From what I can gather, llama.cpp supports Anthropic's message format now[1], so you can use it with Claude Code[2].
One of the most interesting coding agents to run locally is actually OpenAI Codex, since it has the ability to run against their gpt-oss models hosted by Ollama.
codex --oss -m gpt-oss:20b
Or 120b if you can fit the larger model.What he meant was, agents will probably not be these web abstractions that run in deployed services (langchain, crew); agents meaning the Harnesses (software wrapper) specifically that call the LLM API.
It runs on your computer because of its tooling. It can call Bash. It can literally do anything on the operating system and file system. That's what makes it different. You should think of it like a mech suit. The model is just the brain in a vat connected far away.

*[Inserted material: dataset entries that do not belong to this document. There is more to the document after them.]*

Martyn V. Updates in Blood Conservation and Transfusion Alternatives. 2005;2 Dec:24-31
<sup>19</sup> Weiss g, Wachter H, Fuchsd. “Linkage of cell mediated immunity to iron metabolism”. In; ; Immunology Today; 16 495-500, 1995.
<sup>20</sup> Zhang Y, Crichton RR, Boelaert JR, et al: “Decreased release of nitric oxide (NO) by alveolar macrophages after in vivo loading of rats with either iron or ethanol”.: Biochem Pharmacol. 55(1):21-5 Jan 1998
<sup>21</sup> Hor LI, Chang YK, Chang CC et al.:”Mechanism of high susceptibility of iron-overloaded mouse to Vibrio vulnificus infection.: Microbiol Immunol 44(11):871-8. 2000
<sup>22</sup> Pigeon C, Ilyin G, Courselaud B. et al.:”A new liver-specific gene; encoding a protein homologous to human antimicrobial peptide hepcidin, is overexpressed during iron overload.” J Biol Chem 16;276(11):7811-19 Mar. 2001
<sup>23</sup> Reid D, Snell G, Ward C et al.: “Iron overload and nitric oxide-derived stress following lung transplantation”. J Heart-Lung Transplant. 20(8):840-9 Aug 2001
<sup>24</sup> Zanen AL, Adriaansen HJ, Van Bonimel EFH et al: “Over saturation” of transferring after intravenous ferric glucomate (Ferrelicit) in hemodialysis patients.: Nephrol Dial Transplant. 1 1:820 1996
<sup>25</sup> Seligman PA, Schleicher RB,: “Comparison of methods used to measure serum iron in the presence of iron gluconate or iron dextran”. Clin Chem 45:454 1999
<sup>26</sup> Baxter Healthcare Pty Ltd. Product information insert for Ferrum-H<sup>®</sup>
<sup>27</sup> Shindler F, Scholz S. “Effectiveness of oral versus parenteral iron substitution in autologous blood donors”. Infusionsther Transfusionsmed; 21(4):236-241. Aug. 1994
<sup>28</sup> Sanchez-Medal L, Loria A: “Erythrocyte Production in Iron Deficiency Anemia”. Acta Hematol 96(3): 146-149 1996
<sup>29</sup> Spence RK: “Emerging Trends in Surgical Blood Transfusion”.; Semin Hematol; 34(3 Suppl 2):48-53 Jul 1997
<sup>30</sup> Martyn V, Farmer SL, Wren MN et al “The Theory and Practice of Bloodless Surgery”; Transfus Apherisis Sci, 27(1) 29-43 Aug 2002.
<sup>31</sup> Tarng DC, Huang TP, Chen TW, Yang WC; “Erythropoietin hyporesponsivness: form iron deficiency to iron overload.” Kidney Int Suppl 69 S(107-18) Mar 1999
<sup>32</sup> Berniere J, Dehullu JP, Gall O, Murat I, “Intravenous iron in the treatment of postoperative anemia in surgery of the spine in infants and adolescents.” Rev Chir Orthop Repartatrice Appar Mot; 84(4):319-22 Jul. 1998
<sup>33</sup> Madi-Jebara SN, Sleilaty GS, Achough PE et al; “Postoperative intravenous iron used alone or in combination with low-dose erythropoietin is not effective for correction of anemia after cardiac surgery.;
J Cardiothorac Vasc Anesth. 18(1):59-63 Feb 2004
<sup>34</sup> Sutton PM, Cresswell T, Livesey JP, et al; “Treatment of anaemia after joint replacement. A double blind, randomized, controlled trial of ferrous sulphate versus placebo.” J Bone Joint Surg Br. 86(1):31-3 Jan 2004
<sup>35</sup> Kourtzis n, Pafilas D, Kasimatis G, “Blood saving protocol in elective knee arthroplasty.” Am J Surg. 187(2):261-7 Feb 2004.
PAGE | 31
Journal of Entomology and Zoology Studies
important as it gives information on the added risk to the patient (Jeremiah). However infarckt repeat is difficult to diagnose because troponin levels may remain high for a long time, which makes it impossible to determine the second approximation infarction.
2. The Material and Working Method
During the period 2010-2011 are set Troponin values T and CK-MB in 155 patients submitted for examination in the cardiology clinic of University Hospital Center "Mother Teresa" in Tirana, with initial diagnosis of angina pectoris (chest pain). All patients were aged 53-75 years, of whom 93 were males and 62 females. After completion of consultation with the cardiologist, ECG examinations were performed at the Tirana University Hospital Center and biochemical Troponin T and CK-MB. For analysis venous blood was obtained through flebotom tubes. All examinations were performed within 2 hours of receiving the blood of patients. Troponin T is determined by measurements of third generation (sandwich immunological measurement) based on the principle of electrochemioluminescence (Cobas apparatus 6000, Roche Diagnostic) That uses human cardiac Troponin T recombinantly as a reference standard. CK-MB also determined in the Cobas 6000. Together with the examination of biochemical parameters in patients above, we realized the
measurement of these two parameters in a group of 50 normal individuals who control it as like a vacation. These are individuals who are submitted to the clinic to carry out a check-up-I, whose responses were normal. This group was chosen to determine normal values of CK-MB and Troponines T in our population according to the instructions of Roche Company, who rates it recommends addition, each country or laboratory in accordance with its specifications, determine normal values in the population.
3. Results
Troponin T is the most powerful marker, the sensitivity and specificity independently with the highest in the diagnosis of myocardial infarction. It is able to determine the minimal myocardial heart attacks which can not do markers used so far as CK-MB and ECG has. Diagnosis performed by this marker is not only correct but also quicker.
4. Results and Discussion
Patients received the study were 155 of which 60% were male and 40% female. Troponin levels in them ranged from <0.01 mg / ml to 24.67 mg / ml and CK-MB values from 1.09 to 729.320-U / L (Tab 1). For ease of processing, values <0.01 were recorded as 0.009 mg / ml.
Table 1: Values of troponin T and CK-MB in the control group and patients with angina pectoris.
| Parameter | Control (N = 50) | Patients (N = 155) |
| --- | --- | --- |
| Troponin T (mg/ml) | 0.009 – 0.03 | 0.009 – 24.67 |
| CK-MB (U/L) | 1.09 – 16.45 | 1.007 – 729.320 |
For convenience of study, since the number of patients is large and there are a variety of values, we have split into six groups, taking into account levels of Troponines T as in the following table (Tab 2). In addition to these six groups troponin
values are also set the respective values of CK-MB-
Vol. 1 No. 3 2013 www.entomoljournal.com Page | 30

The section on Claude Code is very ambiguously and confusingly written, I think he meant that the agent runs on your computer (not inference) and that this is in contrast to agents running "on a website" or in the cloud:
> I think OpenAI got this wrong because I think they focused their codex / agent efforts on cloud deployments in containers orchestrated from ChatGPT instead of localhost. [...] CC got this order of precedence correct and packaged it into a beautiful, minimal, compelling CLI form factor that changed what AI looks like - it's not just a website you go to like Google, it's a little spirit/ghost that "lives" on your computer. This is a new, distinct paradigm of interaction with an AI.
However, if so, this is definitely a distinction that needs to be made far more clearly.
The CC point is more about the data and environmental and general configuration context, not compute and where it happens to run today. The cloud setups are clunky because of context and UIUX user in the loop considerations, not because of compute considerations.